◆ **To do**
Count how many lines of the material below contain the string "values", matching case exactly, and reply with only that number.

◆ **Provided records**
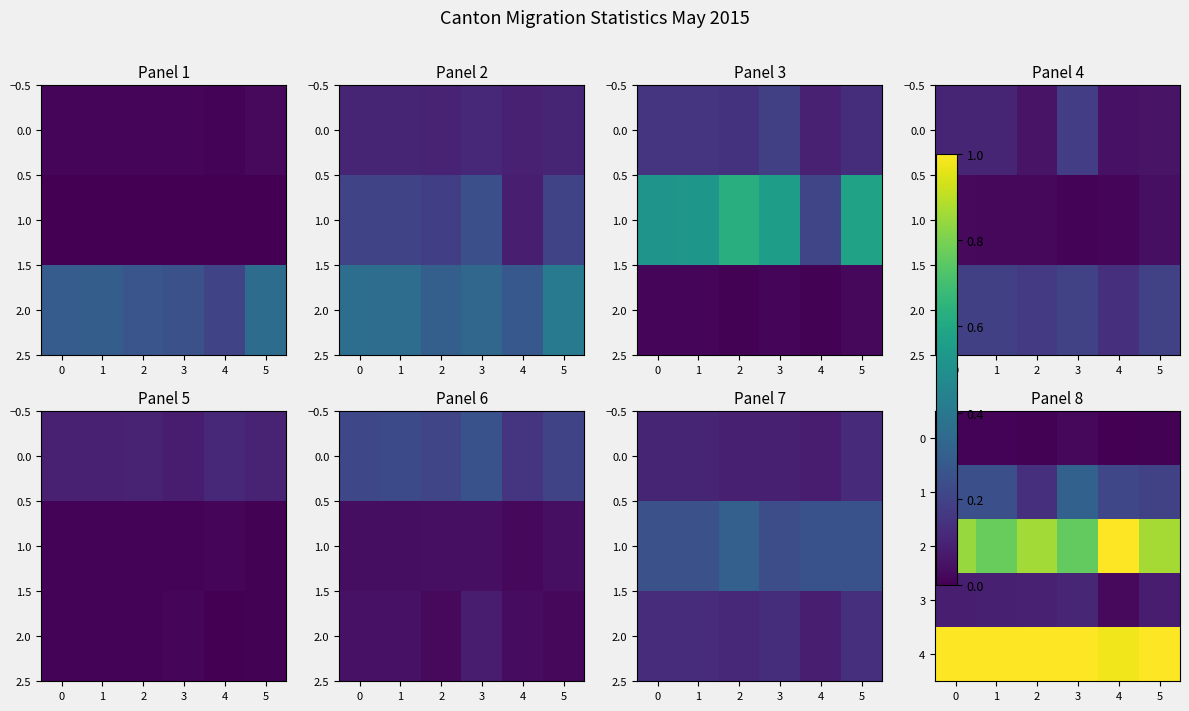

What is the total value across all series at 4?

2.2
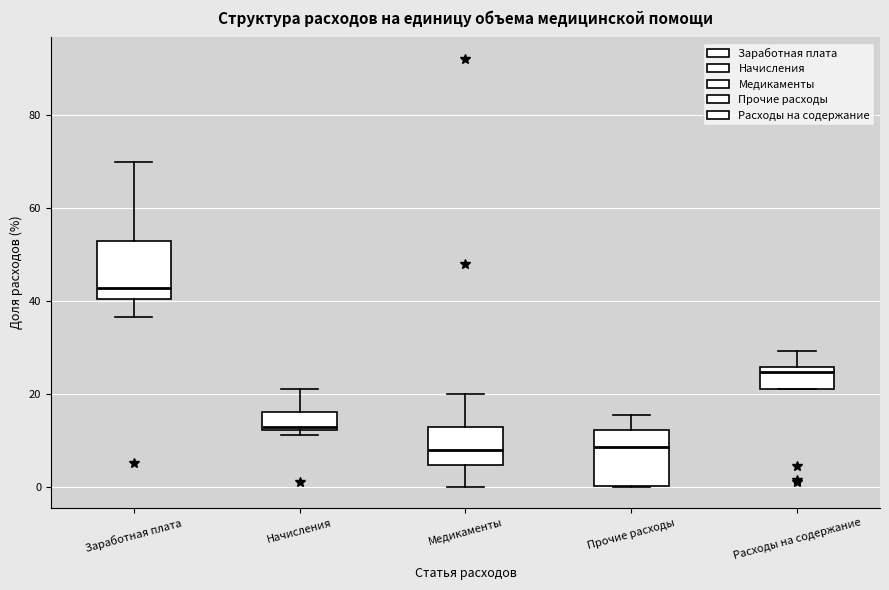

Where does the upper whisker of the box for Расходы на содержание end on the y-axis? The values are not printed on the chart, so give them approximately, as read against the axis.

30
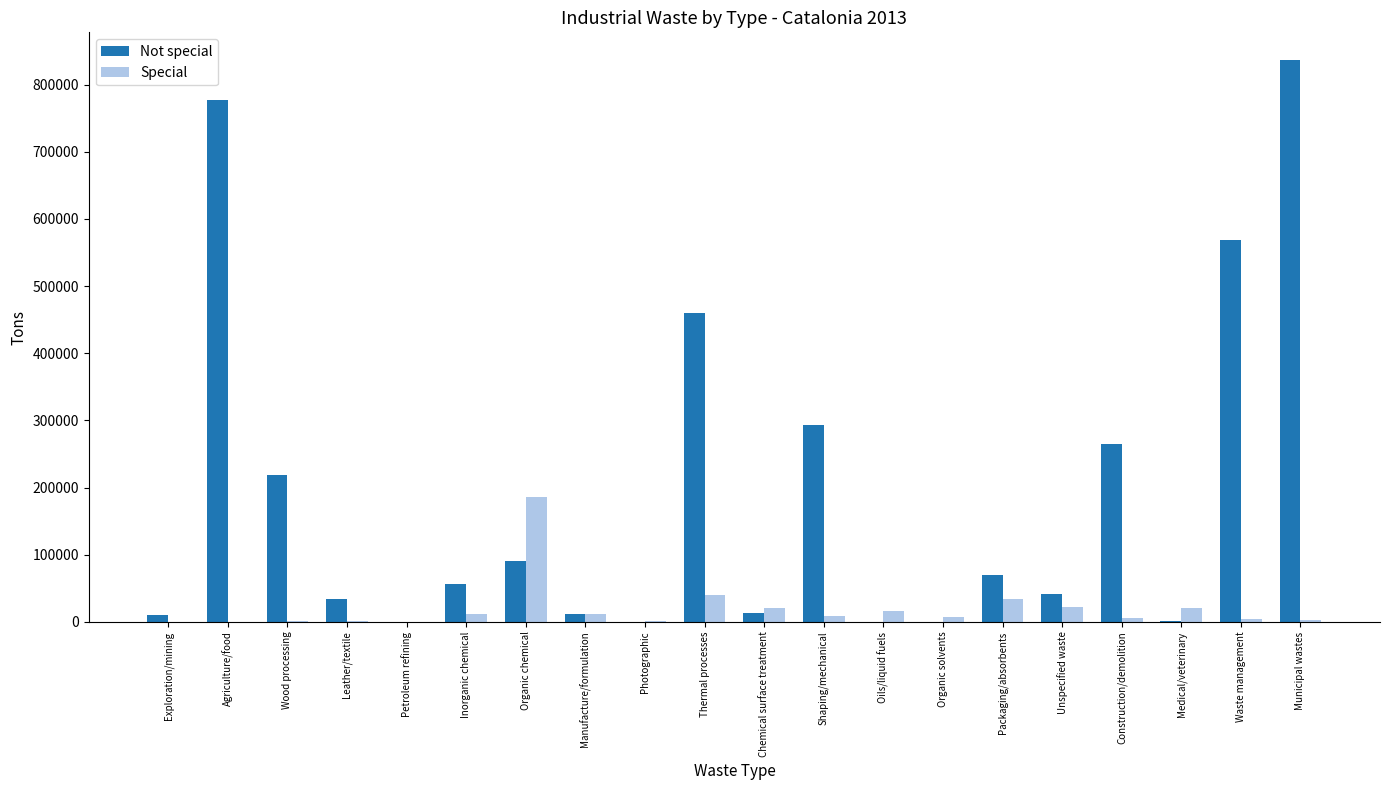

At which label is Not special closest to 417990?

Thermal processes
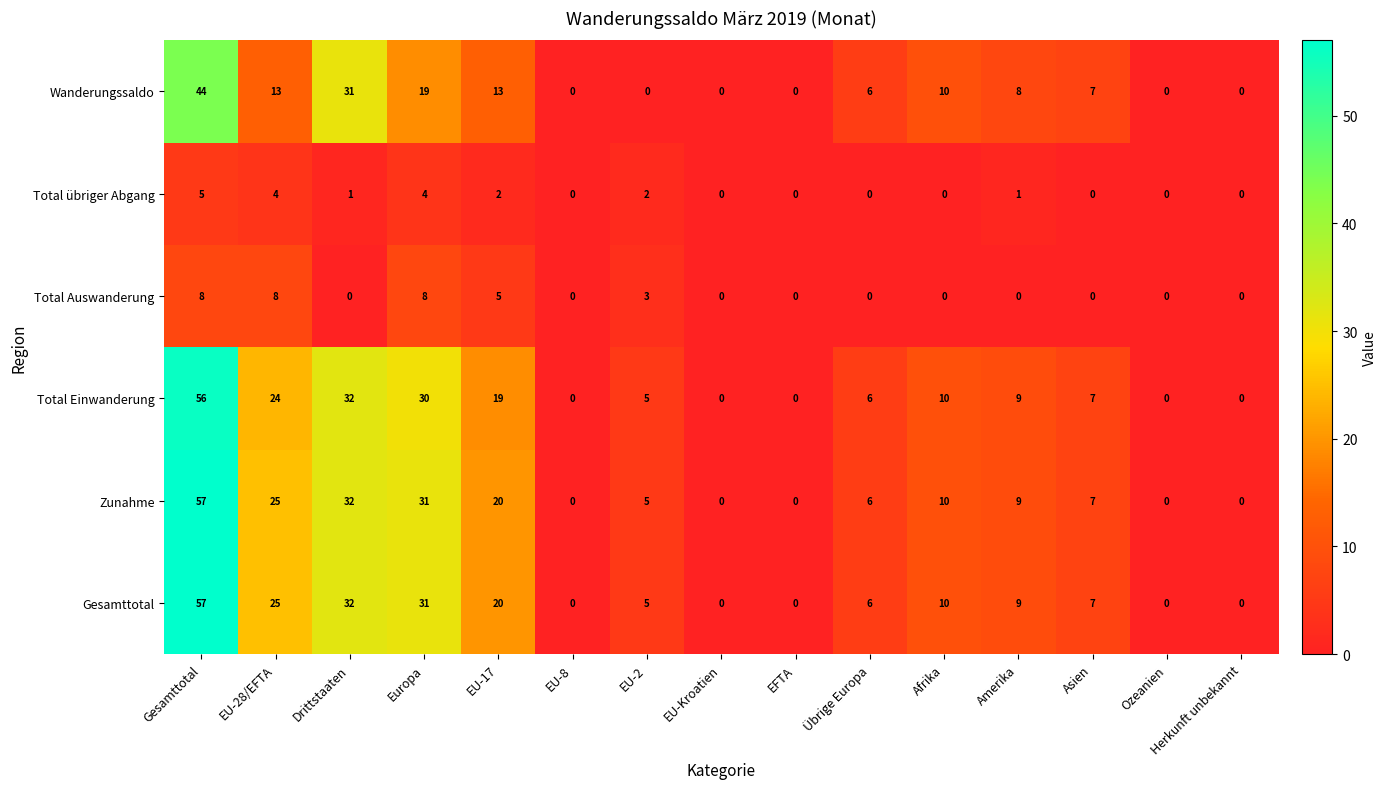

What is the difference between the highest and lowest values at Übrige Europa?

6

◆ **Answer to the problem**
2